U.S. Senate Committee on Environment & Public Works
U.S. Senate Committee on Environment & Public Works
Hearing Statements
Date:   08/11/2003
 
Hon. Solomon Ortiz, U.S. Congressman from the State of Texas
TEA-21 Reauthorization

I want to thank Senator John Cornyn for arranging this hearing to talk about the important matters of transportation investment in South Texas. I’d also like to thank my good friend Senator Inhofe who happens to be my occasional constituent here in the Rio Grande Valley. The Chairman is quite familiar with the needs of our community. I am currently on a trade delegation mission to the Far East, or I would be attending this hearing personally to deliver this message.

Our transportation system is the lifeblood of trade and commerce that flows through our communities and keeps jobs here in the Valley. The South Texas border has unfathomable potential, and enormous challenges, associated with rapid changes in transportation and infrastructure.

I hope today’s testimony will substantiate the need for increased federal funding for area roads and highways – like I-69 – ports, bridges, and airports in the South Texas area.

This is one of those rare pieces of geography that accommodates a truly intermodal transportation system, at the front door of NAFTA. The Rio Grande Valley sits between the worlds of North and Central America … on the Gulf Intracoastal Waterway … and between the Gulf of Mexico and the vast American Southwest.

In the very near future, we will have a land bridge in Mexico that will serve as a better means of transporting cargo from global markets all over the world, providing more options for shippers and fostering greater competition for transporting containerized cargo by way of rail, trucks or ship.

Just this month, the Port of Brownsville signed a sister port agreement with the Mexican Port of Manzanillo-Glipsa on the coast of the Pacific. As an established partner with sister ports in China and Tawian, the agreement with the Port of Manzanillo-Glipsa completes the last segment of a route from Asia overland by rail in Mexico, through the Port of Brownsville, and into the Gulf of Mexico and onto the markets of the East Coast of North America and Europe.

The Rio Grande Valley sits at the crossroads of trade waters, interstates, and international borders – and in the midst of the trade that churns through our economy, both in South Texas and the nation.
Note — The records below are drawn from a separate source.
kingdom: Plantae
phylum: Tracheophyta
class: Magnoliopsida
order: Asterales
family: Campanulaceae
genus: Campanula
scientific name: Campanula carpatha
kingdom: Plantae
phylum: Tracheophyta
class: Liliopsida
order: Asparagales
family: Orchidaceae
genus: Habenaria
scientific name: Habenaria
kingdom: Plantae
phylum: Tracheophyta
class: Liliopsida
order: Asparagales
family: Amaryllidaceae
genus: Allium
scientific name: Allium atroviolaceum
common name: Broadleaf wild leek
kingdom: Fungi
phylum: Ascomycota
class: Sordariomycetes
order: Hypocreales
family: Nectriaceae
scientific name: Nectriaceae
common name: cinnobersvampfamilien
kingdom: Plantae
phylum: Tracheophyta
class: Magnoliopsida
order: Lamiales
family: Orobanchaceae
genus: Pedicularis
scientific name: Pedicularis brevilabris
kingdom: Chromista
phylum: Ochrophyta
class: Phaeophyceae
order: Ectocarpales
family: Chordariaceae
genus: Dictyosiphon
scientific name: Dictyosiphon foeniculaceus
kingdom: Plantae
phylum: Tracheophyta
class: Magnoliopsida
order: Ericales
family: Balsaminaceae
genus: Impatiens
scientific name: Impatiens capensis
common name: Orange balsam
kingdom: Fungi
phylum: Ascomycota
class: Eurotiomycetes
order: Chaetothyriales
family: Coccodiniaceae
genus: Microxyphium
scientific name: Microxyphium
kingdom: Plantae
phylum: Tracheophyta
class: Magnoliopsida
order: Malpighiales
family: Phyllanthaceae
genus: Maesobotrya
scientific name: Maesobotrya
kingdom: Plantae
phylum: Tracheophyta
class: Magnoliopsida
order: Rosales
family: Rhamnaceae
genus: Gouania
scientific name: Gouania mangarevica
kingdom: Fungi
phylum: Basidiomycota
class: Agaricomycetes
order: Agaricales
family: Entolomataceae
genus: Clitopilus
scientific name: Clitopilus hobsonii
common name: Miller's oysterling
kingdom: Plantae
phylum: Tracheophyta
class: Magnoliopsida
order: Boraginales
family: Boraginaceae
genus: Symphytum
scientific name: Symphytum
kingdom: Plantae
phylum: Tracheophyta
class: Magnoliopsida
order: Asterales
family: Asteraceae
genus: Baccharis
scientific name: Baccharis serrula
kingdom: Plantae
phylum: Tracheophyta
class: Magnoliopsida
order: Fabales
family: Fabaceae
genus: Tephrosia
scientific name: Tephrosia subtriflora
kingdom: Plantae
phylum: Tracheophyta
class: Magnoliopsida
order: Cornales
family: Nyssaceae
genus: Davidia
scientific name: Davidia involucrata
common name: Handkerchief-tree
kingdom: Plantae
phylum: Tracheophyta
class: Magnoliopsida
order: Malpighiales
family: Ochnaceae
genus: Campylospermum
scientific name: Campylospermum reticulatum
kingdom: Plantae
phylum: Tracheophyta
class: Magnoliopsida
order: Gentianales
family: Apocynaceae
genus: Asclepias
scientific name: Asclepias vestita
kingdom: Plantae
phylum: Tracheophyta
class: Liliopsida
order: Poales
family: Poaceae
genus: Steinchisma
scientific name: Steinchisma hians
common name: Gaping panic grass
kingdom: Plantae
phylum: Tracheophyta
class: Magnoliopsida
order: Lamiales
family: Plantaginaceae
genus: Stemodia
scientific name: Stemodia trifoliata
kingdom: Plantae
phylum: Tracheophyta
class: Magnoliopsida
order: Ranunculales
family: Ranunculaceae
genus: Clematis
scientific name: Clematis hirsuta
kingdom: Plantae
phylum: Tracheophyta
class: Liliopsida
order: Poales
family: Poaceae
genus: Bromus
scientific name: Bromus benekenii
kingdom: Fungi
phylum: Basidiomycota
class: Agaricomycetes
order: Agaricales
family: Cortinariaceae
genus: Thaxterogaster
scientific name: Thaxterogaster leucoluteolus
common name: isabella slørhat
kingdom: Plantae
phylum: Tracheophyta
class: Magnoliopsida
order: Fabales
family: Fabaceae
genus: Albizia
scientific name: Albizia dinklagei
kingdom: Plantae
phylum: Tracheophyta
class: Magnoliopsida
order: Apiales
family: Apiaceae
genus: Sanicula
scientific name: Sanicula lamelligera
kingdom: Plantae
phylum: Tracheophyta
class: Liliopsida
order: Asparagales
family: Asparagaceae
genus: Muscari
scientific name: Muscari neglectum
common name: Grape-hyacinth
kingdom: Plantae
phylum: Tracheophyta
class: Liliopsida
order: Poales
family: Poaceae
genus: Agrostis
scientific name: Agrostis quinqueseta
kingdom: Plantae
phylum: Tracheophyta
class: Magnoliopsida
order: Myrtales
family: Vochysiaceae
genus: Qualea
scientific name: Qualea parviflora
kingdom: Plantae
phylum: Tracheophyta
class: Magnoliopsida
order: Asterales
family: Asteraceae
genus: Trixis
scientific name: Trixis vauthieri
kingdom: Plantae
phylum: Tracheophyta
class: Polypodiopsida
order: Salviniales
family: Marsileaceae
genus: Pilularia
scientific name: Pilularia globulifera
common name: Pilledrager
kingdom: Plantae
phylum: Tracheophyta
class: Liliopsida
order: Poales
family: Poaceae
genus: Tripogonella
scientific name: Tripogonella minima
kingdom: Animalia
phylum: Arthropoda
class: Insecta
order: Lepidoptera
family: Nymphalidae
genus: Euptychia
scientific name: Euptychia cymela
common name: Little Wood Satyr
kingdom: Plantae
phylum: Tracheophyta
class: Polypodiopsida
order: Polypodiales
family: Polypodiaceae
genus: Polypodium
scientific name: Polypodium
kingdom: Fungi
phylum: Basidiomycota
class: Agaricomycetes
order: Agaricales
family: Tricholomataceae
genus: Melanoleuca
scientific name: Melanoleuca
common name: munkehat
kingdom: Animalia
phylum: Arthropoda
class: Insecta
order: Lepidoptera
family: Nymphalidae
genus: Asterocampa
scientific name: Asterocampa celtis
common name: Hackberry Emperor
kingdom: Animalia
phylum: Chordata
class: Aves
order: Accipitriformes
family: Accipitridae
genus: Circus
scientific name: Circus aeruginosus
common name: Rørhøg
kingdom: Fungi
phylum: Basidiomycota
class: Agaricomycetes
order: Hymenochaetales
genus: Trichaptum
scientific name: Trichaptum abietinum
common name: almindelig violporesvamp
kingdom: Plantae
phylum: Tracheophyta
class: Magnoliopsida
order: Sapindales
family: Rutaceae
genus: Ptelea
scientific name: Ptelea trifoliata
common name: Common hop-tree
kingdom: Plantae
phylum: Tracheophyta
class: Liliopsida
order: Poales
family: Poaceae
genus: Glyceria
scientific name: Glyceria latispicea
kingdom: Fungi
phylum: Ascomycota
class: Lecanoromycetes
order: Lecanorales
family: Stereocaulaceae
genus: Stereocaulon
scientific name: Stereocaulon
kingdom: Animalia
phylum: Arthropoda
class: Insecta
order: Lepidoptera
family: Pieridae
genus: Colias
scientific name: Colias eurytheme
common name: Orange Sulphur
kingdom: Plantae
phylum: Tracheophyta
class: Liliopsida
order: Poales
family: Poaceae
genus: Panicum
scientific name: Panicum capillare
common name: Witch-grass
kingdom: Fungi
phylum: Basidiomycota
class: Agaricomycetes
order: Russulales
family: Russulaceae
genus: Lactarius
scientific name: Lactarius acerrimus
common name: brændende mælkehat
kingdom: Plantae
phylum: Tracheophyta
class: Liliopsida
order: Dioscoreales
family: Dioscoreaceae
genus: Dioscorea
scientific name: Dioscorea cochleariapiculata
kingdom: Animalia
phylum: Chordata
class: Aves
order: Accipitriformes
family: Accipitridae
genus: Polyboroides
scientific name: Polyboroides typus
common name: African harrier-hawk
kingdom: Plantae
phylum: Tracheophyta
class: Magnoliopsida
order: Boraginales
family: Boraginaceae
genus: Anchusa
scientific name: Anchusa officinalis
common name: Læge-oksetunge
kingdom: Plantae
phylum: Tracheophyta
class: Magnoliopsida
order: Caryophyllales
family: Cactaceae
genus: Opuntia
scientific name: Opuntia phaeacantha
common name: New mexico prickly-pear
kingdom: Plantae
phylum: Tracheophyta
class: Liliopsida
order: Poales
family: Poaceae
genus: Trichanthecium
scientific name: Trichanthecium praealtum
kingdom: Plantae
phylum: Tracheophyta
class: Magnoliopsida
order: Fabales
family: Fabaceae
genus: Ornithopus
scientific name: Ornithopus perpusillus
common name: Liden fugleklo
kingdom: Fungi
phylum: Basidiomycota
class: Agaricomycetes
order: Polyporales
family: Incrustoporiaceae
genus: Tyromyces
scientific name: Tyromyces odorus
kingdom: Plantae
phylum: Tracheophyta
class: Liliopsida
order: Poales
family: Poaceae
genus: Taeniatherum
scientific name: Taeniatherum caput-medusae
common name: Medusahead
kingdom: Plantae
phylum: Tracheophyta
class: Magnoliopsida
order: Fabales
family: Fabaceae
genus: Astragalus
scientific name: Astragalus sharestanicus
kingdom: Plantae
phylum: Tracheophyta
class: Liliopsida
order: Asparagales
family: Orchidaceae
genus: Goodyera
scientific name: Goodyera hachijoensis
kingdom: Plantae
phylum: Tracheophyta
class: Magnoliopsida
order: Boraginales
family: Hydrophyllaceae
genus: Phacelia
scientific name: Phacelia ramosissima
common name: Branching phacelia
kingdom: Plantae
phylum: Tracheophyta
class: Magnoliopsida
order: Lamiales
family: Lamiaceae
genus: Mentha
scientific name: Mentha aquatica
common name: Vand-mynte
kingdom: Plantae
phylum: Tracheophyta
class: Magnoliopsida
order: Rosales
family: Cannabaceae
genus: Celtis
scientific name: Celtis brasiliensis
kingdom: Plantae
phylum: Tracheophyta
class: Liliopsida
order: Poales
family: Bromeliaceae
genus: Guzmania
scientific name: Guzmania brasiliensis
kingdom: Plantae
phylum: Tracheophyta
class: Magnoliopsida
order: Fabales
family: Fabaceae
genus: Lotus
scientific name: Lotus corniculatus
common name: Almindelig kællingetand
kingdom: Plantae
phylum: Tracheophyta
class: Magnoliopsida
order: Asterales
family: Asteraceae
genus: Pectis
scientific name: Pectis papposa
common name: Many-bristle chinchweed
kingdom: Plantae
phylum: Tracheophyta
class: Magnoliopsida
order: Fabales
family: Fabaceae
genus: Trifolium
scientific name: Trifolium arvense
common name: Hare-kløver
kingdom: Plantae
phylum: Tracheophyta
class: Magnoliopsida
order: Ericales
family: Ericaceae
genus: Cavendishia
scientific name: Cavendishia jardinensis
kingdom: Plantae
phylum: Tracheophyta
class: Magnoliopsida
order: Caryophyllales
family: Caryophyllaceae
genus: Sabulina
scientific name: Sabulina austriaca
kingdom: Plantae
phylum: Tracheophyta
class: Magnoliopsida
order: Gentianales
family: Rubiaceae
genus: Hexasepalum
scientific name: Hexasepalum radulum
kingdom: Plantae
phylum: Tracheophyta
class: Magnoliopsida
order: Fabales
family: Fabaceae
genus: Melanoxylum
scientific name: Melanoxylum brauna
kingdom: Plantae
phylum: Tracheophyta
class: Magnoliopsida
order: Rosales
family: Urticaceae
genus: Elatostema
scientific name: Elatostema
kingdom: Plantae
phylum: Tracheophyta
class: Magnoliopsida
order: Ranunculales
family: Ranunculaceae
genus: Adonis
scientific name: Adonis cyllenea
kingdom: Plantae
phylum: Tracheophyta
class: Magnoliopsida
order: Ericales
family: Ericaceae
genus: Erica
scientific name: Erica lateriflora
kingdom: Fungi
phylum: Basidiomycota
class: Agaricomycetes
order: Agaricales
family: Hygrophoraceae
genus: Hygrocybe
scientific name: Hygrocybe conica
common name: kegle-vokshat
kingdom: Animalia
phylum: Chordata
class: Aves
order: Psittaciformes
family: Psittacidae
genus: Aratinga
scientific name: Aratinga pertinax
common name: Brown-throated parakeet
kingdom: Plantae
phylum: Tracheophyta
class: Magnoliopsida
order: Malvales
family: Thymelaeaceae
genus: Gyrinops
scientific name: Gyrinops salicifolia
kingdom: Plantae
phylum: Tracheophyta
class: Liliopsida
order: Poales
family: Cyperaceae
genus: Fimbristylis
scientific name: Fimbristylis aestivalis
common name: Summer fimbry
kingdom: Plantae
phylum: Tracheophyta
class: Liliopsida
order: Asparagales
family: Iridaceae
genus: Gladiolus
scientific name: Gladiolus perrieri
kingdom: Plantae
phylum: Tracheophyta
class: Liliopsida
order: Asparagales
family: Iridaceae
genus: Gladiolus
Again, I offer my thanks to Senator Cornyn and Senator Inhofe for their attention to this vital part of the State of Texas in hearing about our transportation needs. I look forward to working with both senators – and the Texas delegation in the House of Representatives – to include these priorities in appropriations bills now before Congress and in the upcoming Transportation Authorization bill (TEA-21).